Copy out the records below, substituting "Barcelona" for every "Madrid" and keeping all other text the same.

Items from a data source>
-.-.-
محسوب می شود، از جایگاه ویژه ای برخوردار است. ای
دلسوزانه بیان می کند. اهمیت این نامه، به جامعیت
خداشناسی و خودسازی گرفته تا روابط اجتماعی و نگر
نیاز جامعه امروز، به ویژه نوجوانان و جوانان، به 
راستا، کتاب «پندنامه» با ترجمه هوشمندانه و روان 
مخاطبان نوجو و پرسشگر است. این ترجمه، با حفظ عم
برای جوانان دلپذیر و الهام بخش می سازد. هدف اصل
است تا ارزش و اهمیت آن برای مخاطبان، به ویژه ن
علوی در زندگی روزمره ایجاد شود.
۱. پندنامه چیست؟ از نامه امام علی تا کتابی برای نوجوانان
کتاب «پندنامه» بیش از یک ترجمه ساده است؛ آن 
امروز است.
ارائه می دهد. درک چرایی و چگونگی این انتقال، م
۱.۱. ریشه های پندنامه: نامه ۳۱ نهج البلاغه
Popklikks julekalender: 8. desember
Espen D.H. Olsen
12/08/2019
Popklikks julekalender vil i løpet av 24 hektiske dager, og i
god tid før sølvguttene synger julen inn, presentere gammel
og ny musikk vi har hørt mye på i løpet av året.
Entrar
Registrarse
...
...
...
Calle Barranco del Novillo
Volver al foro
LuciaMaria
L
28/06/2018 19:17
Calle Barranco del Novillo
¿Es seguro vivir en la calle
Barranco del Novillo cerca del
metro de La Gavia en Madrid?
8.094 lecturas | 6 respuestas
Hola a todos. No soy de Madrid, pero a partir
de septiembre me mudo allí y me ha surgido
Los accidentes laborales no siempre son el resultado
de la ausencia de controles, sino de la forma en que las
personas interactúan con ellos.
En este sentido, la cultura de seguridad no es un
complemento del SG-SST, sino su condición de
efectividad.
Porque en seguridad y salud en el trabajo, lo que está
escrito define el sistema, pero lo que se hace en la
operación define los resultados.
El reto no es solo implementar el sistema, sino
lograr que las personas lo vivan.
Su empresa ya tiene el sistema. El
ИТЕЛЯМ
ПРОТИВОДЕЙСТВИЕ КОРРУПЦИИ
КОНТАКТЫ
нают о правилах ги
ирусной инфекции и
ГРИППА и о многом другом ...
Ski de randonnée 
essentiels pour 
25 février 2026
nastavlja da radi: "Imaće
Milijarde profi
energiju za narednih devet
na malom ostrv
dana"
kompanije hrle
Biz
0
-.-.-
SOLUTION TO THIS PROBLEM>
محسوب می شود، از جایگاه ویژه ای برخوردار است. ای
دلسوزانه بیان می کند. اهمیت این نامه، به جامعیت
خداشناسی و خودسازی گرفته تا روابط اجتماعی و نگر
نیاز جامعه امروز، به ویژه نوجوانان و جوانان، به 
راستا، کتاب «پندنامه» با ترجمه هوشمندانه و روان 
مخاطبان نوجو و پرسشگر است. این ترجمه، با حفظ عم
برای جوانان دلپذیر و الهام بخش می سازد. هدف اصل
است تا ارزش و اهمیت آن برای مخاطبان، به ویژه ن
علوی در زندگی روزمره ایجاد شود.
۱. پندنامه چیست؟ از نامه امام علی تا کتابی برای نوجوانان
کتاب «پندنامه» بیش از یک ترجمه ساده است؛ آن 
امروز است.
ارائه می دهد. درک چرایی و چگونگی این انتقال، م
۱.۱. ریشه های پندنامه: نامه ۳۱ نهج البلاغه
Popklikks julekalender: 8. desember
Espen D.H. Olsen
12/08/2019
Popklikks julekalender vil i løpet av 24 hektiske dager, og i
god tid før sølvguttene synger julen inn, presentere gammel
og ny musikk vi har hørt mye på i løpet av året.
Entrar
Registrarse
...
...
...
Calle Barranco del Novillo
Volver al foro
LuciaMaria
L
28/06/2018 19:17
Calle Barranco del Novillo
¿Es seguro vivir en la calle
Barranco del Novillo cerca del
metro de La Gavia en Barcelona?
8.094 lecturas | 6 respuestas
Hola a todos. No soy de Barcelona, pero a partir
de septiembre me mudo allí y me ha surgido
Los accidentes laborales no siempre son el resultado
de la ausencia de controles, sino de la forma en que las
personas interactúan con ellos.
En este sentido, la cultura de seguridad no es un
complemento del SG-SST, sino su condición de
efectividad.
Porque en seguridad y salud en el trabajo, lo que está
escrito define el sistema, pero lo que se hace en la
operación define los resultados.
El reto no es solo implementar el sistema, sino
lograr que las personas lo vivan.
Su empresa ya tiene el sistema. El
ИТЕЛЯМ
ПРОТИВОДЕЙСТВИЕ КОРРУПЦИИ
КОНТАКТЫ
нают о правилах ги
ирусной инфекции и
ГРИППА и о многом другом ...
Ski de randonnée 
essentiels pour 
25 février 2026
nastavlja da radi: "Imaće
Milijarde profi
energiju za narednih devet
na malom ostrv
dana"
kompanije hrle
Biz
0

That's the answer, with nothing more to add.